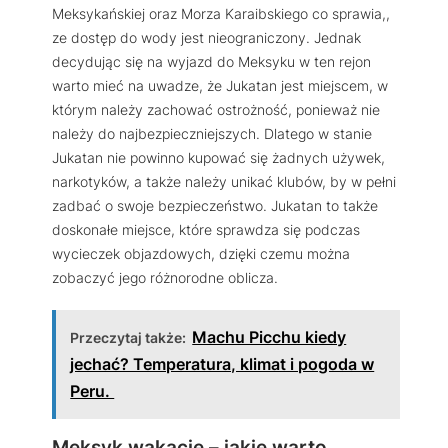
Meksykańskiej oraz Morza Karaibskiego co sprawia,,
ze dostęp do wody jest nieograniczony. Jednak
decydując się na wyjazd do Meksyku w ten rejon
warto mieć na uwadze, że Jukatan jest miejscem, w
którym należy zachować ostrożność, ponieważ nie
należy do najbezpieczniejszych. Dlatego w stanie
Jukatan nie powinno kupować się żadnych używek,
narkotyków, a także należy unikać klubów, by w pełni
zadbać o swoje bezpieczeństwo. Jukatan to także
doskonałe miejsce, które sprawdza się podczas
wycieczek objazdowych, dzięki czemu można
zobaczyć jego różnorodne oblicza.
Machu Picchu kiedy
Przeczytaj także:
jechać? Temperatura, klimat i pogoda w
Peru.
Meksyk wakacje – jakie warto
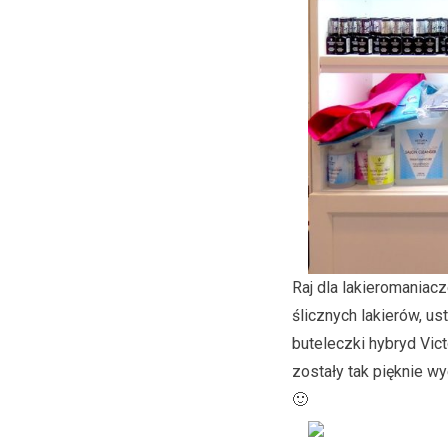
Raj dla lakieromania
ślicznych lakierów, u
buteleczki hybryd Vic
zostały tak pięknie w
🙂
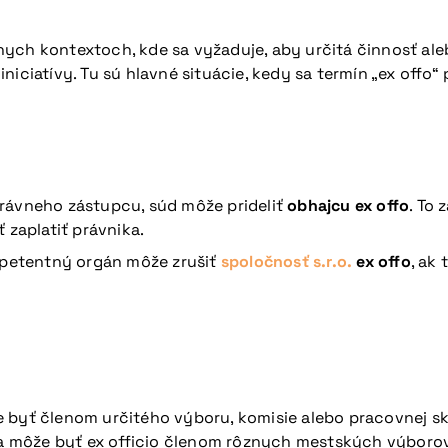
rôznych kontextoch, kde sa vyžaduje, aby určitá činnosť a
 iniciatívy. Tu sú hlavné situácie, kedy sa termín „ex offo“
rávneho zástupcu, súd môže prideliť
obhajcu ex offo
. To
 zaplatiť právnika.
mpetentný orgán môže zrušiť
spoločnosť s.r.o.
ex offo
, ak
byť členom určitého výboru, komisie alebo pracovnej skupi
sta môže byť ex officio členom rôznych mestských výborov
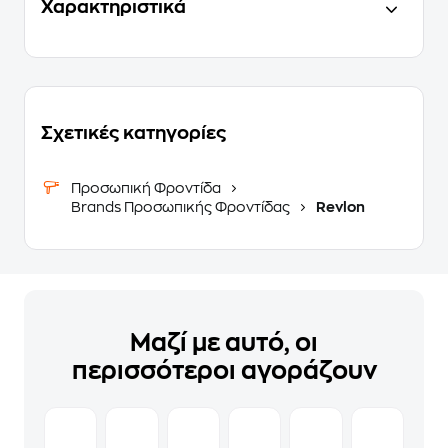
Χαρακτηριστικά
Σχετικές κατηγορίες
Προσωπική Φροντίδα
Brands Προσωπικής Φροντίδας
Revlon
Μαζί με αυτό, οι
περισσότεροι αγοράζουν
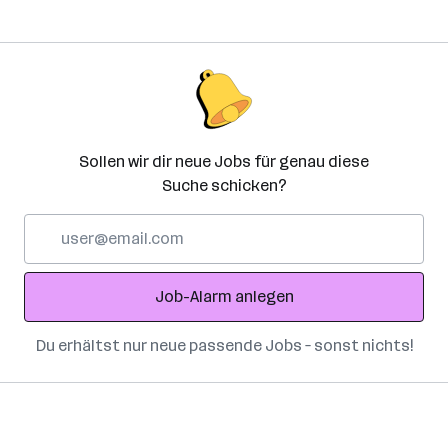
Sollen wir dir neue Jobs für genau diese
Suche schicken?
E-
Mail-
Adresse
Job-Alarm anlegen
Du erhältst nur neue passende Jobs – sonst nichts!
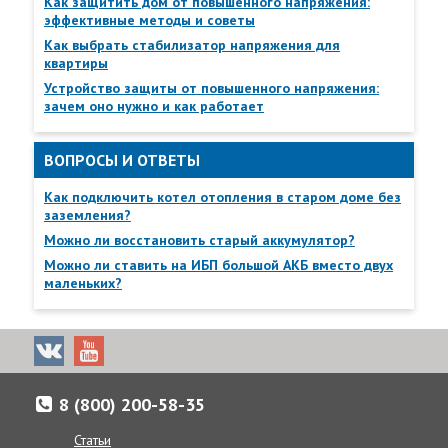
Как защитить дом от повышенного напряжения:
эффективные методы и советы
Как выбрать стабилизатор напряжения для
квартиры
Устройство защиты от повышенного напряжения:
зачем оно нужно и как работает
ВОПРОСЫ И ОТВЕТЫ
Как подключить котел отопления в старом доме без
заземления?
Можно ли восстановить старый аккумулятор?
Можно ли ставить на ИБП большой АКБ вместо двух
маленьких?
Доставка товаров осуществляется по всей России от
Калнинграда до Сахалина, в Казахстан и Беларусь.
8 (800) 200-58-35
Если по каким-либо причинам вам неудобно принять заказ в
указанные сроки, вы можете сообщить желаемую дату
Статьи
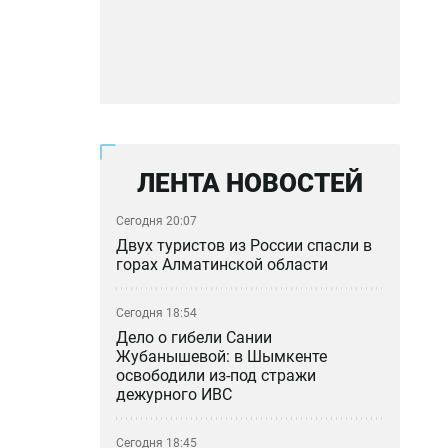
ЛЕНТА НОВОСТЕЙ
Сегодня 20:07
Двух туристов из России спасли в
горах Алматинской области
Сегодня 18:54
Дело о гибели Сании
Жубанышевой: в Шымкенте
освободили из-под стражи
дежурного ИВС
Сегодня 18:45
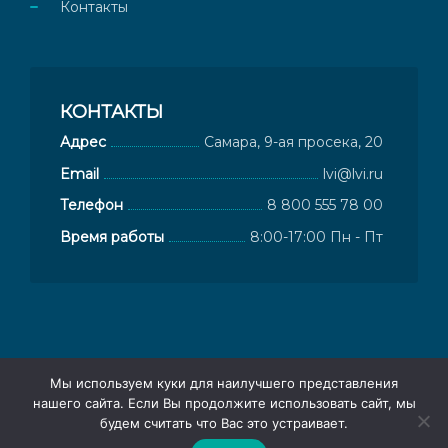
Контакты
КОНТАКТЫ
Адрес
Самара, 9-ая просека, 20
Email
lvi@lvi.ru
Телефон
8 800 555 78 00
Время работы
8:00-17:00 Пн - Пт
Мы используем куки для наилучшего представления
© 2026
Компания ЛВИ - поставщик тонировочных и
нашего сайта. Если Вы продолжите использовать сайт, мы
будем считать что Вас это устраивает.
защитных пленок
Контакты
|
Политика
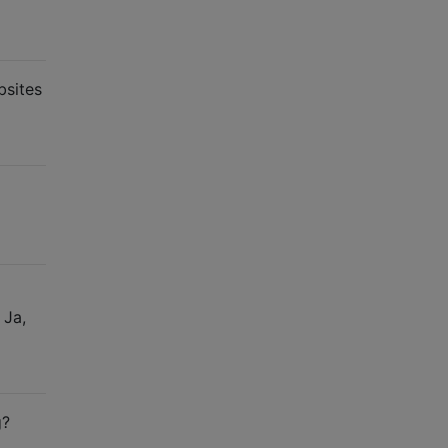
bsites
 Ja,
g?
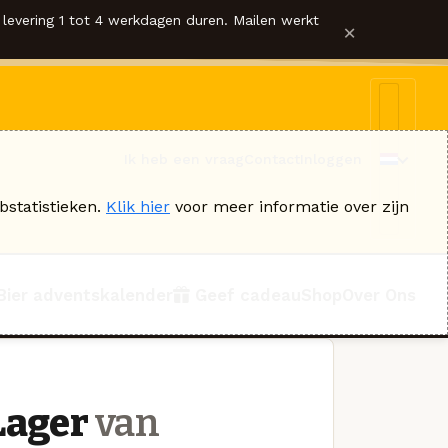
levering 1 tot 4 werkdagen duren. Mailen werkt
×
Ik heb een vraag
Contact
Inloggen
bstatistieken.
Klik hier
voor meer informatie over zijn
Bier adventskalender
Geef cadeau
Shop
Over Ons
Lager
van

------------------------------------

[Exercise instructions]: Begin at the top of the records above and retype each line exactly until the line containing "którym należy zachować", which is included. Skip all pictures.

[Output for this exercise]:
Meksykańskiej oraz Morza Karaibskiego co sprawia,,
ze dostęp do wody jest nieograniczony. Jednak
decydując się na wyjazd do Meksyku w ten rejon
warto mieć na uwadze, że Jukatan jest miejscem, w
którym należy zachować ostrożność, ponieważ nie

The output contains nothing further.